Gurel Nil Z, Jung Hewon, Hersek Sinan, Inan Omer T
School of Electrical and Computer Engineering, Georgia Institute of Technology, Atlanta, GA, 30322.
IEEE Sens J. 2019 Oct 1;19(19):8522-8531. doi: 10.1109/jsen.2018.2872651. Epub 2018 Oct 1.

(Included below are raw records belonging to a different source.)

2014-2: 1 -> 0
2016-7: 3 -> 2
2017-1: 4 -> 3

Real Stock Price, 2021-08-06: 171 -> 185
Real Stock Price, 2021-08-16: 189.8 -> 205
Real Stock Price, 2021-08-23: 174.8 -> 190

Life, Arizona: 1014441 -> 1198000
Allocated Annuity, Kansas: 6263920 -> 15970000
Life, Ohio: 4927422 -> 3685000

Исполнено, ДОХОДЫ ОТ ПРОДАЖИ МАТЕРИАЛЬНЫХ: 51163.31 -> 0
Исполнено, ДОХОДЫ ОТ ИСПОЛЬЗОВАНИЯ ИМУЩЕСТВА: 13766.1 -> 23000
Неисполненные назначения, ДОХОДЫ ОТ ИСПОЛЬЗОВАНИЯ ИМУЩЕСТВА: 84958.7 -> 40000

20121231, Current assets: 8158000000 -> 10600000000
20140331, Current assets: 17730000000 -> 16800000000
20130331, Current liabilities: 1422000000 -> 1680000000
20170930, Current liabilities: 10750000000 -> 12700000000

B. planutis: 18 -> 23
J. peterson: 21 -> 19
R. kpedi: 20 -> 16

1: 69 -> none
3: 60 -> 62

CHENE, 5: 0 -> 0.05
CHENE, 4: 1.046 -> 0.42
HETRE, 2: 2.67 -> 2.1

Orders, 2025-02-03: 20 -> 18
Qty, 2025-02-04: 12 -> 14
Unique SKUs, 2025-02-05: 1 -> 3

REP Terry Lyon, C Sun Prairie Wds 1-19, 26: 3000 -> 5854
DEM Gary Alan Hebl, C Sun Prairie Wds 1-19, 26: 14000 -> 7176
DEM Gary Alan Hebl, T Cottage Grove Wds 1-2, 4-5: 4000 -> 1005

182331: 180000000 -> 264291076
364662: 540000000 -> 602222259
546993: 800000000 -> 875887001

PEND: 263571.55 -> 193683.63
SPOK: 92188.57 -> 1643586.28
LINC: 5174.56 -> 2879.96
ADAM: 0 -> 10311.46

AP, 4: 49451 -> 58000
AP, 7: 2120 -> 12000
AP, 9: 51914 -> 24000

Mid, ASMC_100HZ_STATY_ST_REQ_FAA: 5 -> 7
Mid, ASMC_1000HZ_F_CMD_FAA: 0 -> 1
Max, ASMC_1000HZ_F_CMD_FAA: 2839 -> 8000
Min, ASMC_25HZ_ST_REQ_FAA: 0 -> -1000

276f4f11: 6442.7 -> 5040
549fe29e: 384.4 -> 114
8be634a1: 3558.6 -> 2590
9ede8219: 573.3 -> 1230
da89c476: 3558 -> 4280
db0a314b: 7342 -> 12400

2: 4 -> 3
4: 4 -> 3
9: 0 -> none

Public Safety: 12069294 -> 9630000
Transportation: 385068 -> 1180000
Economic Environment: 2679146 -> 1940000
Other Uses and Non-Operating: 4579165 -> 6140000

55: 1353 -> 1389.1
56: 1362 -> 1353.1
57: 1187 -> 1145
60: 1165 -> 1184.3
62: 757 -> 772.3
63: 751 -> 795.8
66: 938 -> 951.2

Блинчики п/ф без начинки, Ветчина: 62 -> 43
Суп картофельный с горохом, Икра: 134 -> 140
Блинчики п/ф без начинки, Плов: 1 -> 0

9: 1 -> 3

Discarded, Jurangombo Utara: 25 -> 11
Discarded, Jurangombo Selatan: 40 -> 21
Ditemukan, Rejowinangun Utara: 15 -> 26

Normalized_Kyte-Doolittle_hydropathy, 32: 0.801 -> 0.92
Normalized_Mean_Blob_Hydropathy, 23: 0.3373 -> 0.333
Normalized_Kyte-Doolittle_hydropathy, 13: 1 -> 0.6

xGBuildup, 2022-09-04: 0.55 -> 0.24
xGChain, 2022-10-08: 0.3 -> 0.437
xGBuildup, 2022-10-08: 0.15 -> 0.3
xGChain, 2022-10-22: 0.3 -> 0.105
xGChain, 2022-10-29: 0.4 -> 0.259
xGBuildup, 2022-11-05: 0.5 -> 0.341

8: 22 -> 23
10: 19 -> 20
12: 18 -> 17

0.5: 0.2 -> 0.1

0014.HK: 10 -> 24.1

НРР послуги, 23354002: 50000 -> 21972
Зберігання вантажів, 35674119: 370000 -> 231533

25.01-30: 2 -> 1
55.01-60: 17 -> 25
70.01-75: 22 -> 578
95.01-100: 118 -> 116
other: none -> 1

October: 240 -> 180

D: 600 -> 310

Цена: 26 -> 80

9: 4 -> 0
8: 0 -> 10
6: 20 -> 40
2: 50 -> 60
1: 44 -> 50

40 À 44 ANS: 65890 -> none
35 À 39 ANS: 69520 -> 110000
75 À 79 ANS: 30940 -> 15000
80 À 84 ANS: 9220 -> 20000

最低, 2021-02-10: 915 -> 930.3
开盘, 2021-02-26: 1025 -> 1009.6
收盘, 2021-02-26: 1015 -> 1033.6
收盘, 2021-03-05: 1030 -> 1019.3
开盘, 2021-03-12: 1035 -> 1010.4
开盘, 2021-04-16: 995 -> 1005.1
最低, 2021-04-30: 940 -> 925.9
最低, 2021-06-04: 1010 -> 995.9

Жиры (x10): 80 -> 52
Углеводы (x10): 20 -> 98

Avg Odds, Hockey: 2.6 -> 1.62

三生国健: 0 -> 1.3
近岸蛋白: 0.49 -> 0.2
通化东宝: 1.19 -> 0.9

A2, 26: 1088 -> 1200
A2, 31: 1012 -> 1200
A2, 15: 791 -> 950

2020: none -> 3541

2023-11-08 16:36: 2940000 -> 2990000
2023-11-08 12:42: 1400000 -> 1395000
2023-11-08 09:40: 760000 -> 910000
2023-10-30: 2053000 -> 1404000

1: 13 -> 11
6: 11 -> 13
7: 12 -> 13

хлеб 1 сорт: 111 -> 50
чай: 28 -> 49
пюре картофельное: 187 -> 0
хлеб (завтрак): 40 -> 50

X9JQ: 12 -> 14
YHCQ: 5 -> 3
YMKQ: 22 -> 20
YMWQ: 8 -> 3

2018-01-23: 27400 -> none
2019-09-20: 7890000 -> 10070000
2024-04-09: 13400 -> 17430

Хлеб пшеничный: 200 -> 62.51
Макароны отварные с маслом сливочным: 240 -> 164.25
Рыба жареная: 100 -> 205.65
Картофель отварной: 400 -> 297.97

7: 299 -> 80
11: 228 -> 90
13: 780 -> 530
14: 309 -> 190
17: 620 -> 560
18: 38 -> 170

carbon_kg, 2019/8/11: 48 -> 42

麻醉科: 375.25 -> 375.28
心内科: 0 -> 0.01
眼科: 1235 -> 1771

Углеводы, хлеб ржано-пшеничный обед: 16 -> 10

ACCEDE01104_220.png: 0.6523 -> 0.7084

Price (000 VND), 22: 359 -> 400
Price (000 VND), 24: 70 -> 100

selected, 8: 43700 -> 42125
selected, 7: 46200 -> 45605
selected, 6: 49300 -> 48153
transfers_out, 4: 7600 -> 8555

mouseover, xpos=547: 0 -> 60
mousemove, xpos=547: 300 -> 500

Human-computer interaction (HCI) technology, and the automatic classification of a person's mental state, are of interest to multiple industries. In this work, the fusion of sensing modalities that monitor the oxygenation of the human prefrontal cortex (PFC) and cardiovascular physiology was evaluated to differentiate between rest, mental arithmetic and N-back memory tasks. A flexible headband to measure near-infrared spectroscopy (NIRS) for quantifying PFC oxygenation, and forehead photoplethysmography (PPG) for assessing peripheral cardiovascular activity was designed. Physiological signals such as the electrocardiogram (ECG) and seismocardiogram (SCG) were collected, along with the measurements obtained using the headband. The setup was tested and validated with a total of 16 human subjects performing a series of arithmetic and N-back memory tasks. Features extracted were related to cardiac and peripheral sympathetic activity, vasomotor tone, pulse wave propagation, and oxygenation. Machine learning techniques were utilized to classify rest, arithmetic, and N-back tasks, using leave-one-subject-out cross validation. Macro-averaged accuracy of 85%, precision of 84%, recall rate of 83%, and F1 score of 80% were obtained from the classification of the three states. Statistical analyses on the subject-based results demonstrate that the fusion of NIRS and peripheral cardiovascular sensing significantly improves the accuracy, precision, recall, and F1 scores, compared to using NIRS sensing alone. Moreover, the fusion significantly improves the precision compared to peripheral cardiovascular sensing alone. The results of this work can be used in the future to design a multi-modal wearable sensing system for classifying mental state for applications such as acute stress detection.
人机交互(HCI)技术以及对人的心理状态进行自动分类,受到了多个行业的关注。在这项工作中,对监测人类前额叶皮层(PFC)氧合和心血管生理的传感模式融合进行了评估,以区分休息、心算和n-back记忆任务。设计了一种灵活的头带,用于测量近红外光谱(NIRS)以量化PFC氧合,以及用于评估外周心血管活动的前额光电容积脉搏波描记法(PPG)。收集了诸如心电图(ECG)和心震图(SCG)等生理信号,以及使用头带获得的测量数据。该装置在总共16名人类受试者身上进行了测试和验证,这些受试者执行了一系列算术和n-back记忆任务。提取的特征与心脏和外周交感神经活动、血管舒缩张力、脉搏波传播和氧合有关。利用机器学习技术,采用留一法交叉验证对休息、算术和n-back任务进行分类。三种状态分类的宏观平均准确率为85%,精确率为84%,召回率为83%,F1分数为80%。基于受试者结果的统计分析表明,与单独使用NIRS传感相比,NIRS和外周心血管传感的融合显著提高了准确率、精确率、召回率和F1分数。此外,与单独使用外周心血管传感相比,融合显著提高了精确率。这项工作的结果未来可用于设计一种多模态可穿戴传感系统,用于对心理状态进行分类,以应用于急性应激检测等领域。